- Page excerpt

+++++

Computer Writing and Research Lab | University of Texas at Austin

Paper assignments--Rhet. Analysis of Websites?

Hey folks,

I'm sure someone out there has had students do a rhetorical analysis of a website. If so, I'd like to take a look at your assignment. Thanks, Jan

thanks folks

Y'all rock! I miss the CWRL. I always teach the rhetorical analysis as a specific kind of evaluation argument anyway, so Will, that's great. I'm asking my students to focus on design specific elements, but actually, both of you made me realize that I might want to be specific about the kinds of sites they evaluate. Thanks!!! I may sneak more rhetoric in this course afterall:)

here is a link to the final assignment . Thanks folks.

My first year teaching

My first year teaching first-year writing (ugh, I'm hesitant to share anything from that semester) I had students evaluate political blogs. This wasn't exactly rhetorical analysis, but it might help:

http://www.cwrl.utexas.edu/~brown/306fall04/Evaluative_Argument_Assignment_Sheet.htm

A similar assignment

Jan -

On my second assignment over the summer, I included an option to write an analysis of a web site. It wasn't a rhetorical analysis assignment - the prompt was for an evaluative argument. However, since I asked them to evaluate its rhetorical effectiveness, the papers were closely akin to rhetorical analysis.

Here's the text of the assignment.

Pick a web site that advocates a particular point of view. For example, the RIAA web site, the White House web site, the PETA website, an online essay, and so on. I leave the exact topic to you – pick an issue that interests you. Write a paper evaluating the effectiveness of the web site. Some questions you’ll need to ask yourself during the process of writing this paper include:

  • Who is its intended audience? Is there any one group it was written mostly to target?
  • What does the site argue for?
  • How does it go about it?
  • How effectively does it address its intended audience?
  • What makes a web site good?
  • What makes a web site bad?
  • If the page has illustrations or images included, do they work with the text to make the argument? How so?

+++++

- Input data
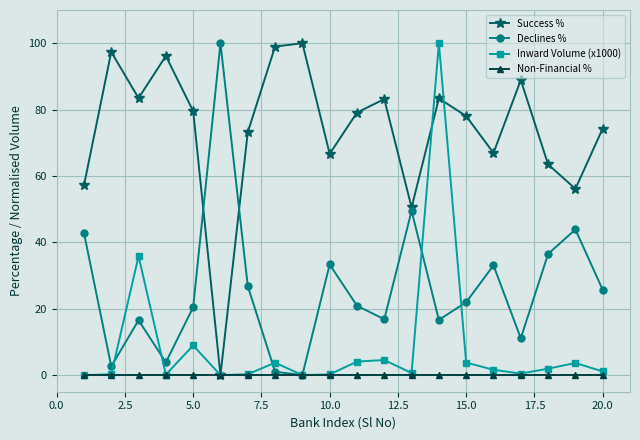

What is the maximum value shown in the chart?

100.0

+++++

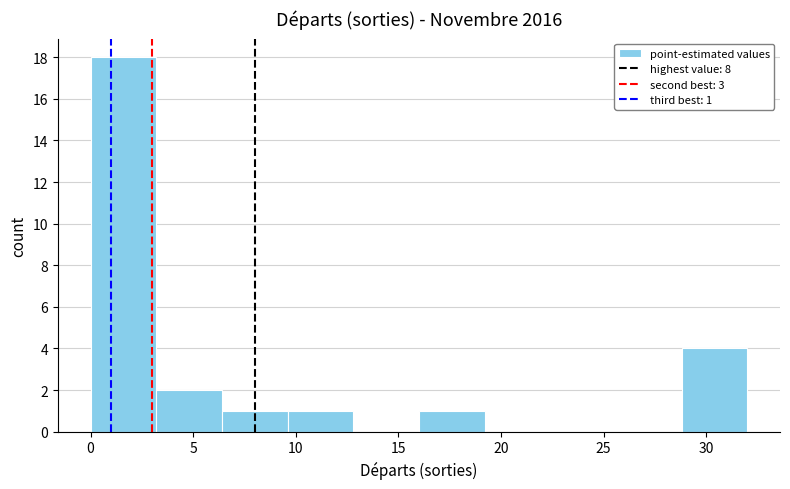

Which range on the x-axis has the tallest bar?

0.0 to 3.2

+++++

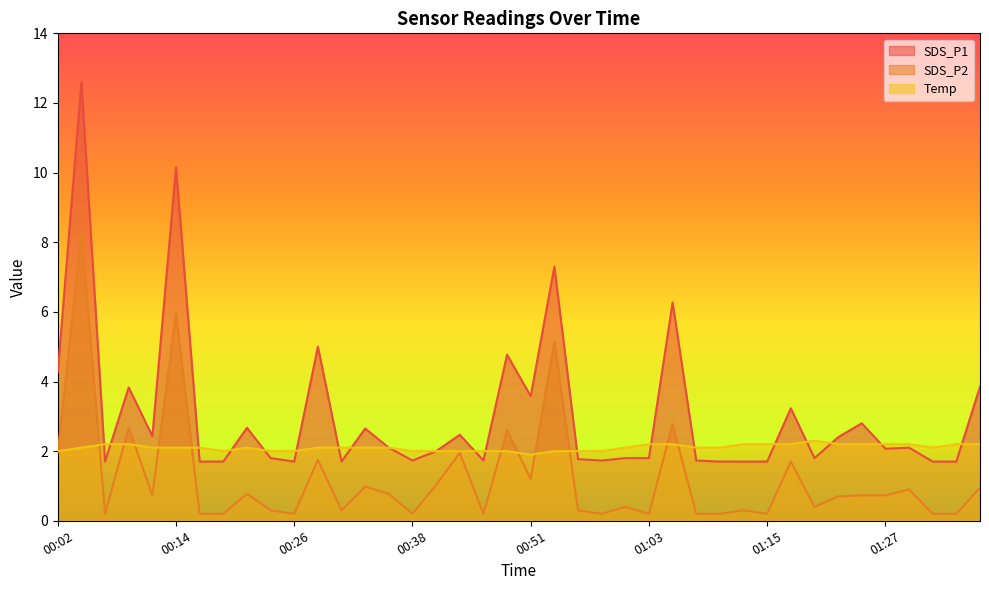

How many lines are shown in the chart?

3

+++++

- Problem details
Return, word for word, everything from "Y'all rock! I" down to "assignment . Thanks folks." in the forum thread about website analysis assignments. The rows have nothing to do with the forum thread.

- Finished exercise
Y'all rock! I miss the CWRL. I always teach the rhetorical analysis as a specific kind of evaluation argument anyway, so Will, that's great. I'm asking my students to focus on design specific elements, but actually, both of you made me realize that I might want to be specific about the kinds of sites they evaluate. Thanks!!! I may sneak more rhetoric in this course afterall:)

here is a link to the final assignment . Thanks folks.